Following either of these recipes is good enough, but combined, was a big hit for us!
This is how I combined the two recipes to make a winning corned beef recipe:
- Remove the corned beef from packaging, rinse and pat dry. I used a 1.5 lb portion.
- Cut all but a thin layer of fat off the corned beef, if necessary.
- Lay the corned beef in the bottom of the Instant Pot.
- Spread 1 chopped onion and spices over the meat. The spice packet comes with corned beef when you buy it at the market.
- Pour the (2 cups) chicken broth, (1 cup) beer, (2 tablespoons) molasses, 1/2 of an au jus packet over and around the beef. Lay a bay leaf on top.
- Seal the lid.
- Set the Instant Pot to manual on high for 90 minutes.
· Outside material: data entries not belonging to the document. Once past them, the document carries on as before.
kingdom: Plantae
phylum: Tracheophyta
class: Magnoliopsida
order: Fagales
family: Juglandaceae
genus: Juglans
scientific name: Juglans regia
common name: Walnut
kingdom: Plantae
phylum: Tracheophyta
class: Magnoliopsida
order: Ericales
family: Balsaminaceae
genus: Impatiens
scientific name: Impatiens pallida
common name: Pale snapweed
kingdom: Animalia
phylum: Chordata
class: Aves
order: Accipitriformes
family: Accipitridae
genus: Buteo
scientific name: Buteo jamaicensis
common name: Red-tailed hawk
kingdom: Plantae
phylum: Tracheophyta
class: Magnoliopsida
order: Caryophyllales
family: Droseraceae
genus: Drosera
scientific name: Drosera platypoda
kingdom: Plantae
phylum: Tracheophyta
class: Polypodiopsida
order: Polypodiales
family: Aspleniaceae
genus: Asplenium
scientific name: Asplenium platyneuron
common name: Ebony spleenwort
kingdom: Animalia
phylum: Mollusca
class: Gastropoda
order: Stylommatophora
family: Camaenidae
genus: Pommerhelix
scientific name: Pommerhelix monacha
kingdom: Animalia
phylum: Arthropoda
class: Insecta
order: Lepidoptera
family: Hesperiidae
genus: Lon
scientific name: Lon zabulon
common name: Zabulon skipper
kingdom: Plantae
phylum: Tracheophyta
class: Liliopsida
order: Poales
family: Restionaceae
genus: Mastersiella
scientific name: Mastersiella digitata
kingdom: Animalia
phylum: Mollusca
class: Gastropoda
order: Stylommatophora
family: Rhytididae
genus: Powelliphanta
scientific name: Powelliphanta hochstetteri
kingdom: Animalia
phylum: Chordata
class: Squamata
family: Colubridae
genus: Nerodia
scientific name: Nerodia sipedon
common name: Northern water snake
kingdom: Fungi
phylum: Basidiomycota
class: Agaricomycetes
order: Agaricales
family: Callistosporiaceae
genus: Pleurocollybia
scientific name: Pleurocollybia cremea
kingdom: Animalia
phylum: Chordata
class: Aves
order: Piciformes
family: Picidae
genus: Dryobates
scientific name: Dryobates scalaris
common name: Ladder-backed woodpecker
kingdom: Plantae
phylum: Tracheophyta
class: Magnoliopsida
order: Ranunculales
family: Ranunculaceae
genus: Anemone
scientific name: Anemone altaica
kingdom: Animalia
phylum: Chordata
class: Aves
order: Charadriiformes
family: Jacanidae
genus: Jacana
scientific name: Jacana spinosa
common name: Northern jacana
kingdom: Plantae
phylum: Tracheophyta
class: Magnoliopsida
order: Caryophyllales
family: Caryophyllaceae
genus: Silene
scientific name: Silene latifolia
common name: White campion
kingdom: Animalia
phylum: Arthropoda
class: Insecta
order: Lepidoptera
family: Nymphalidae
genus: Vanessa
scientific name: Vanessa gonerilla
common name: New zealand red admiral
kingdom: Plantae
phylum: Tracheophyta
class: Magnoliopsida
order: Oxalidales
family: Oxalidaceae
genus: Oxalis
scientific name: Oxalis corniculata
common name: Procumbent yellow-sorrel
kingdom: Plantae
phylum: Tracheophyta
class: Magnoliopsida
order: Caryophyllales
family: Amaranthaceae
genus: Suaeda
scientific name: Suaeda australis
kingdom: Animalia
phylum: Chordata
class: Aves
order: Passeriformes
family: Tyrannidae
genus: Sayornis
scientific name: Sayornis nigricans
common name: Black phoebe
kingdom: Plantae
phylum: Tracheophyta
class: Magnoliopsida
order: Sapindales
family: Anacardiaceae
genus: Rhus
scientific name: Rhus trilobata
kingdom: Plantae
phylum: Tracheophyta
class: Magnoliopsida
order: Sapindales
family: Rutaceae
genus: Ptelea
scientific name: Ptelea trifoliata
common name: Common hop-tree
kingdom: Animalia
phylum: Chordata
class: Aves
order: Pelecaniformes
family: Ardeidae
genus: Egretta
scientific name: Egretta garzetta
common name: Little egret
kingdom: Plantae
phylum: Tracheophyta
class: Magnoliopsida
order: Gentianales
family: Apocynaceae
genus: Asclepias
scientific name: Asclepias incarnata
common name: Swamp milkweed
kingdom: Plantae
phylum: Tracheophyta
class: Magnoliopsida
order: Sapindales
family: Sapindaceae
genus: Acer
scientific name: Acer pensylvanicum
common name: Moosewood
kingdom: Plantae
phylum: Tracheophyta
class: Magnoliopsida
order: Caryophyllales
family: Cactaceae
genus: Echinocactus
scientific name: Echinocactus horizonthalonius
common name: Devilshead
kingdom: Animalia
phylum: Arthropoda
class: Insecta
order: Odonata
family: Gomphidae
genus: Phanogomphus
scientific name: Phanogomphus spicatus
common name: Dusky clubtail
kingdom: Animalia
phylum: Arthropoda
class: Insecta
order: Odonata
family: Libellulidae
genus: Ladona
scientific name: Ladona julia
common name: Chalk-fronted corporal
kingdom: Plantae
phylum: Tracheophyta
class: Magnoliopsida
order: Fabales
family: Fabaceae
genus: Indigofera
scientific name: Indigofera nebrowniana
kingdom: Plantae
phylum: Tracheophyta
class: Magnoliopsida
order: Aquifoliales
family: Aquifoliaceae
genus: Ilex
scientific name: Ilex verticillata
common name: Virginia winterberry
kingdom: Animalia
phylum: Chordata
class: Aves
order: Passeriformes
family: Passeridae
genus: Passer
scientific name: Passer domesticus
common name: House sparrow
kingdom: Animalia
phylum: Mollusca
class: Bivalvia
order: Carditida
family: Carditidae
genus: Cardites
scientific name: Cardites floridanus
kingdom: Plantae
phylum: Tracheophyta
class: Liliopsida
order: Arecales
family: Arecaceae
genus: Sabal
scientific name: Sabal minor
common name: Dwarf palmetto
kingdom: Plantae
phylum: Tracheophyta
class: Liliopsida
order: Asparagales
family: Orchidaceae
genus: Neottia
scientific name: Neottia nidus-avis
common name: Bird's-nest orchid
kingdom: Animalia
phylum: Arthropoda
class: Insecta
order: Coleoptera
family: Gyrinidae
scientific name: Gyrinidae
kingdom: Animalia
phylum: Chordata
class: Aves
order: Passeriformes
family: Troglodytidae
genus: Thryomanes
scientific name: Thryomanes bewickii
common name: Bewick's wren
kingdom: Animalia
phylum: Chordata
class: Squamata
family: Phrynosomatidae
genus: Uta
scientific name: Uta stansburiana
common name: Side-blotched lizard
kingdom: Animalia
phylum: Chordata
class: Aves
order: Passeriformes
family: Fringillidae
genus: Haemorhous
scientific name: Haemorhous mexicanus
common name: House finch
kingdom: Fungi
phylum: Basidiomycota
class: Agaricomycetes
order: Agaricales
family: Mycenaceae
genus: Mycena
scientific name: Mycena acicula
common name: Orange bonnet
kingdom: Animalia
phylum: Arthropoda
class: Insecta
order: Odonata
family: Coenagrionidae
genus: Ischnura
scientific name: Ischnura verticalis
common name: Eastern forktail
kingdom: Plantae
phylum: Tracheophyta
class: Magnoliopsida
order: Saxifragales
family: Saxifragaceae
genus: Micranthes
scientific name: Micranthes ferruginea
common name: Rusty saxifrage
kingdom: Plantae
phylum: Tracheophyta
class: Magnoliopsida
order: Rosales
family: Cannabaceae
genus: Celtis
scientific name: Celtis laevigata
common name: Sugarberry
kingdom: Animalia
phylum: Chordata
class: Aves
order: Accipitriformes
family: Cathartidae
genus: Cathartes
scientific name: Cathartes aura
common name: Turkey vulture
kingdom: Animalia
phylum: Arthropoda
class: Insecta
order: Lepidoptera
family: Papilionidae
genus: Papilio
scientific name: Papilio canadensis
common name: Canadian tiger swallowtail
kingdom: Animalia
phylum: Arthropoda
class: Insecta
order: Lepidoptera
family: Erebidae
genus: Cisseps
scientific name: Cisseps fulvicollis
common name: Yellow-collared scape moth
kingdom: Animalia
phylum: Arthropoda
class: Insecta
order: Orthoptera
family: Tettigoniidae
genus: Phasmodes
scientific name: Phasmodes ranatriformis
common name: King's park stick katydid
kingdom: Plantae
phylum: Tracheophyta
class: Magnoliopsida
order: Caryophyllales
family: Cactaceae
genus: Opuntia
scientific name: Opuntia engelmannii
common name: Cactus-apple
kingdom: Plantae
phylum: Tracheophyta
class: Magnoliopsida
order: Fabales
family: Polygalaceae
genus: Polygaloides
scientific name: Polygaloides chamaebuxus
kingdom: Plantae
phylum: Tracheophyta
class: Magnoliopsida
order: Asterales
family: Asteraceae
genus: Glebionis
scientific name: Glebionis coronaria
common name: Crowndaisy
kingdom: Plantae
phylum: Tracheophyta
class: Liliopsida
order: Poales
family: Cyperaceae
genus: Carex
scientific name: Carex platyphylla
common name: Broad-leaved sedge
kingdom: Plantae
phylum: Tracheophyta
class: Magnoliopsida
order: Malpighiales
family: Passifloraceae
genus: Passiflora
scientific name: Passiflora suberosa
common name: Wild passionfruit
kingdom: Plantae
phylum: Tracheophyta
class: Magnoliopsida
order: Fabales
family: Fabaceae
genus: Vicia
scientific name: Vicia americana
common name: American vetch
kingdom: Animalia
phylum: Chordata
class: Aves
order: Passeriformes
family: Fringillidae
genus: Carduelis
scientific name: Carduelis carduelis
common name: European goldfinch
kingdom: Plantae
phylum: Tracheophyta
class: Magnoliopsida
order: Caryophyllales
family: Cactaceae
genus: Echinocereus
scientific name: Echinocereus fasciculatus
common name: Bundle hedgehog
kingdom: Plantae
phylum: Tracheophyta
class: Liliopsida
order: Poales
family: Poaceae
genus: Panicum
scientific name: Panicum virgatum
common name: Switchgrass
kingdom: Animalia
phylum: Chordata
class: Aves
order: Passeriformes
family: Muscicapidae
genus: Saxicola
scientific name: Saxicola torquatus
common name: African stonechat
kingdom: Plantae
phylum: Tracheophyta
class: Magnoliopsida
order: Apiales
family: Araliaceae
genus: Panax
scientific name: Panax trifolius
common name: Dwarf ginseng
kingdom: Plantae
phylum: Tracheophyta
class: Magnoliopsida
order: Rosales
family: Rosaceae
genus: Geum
- Allow to natural release for 15 minutes. A natural release is when the Instant Pot automatically switches to Keep Warm and you do absolutely nothing to vent the pot.
- Remove to platter and allow to rest.
- While the meat rests, quickly add potatoes and carrots into the instant pot, seal the lid and set to manual high for 10 minutes. Quick release and serve with the corned beef.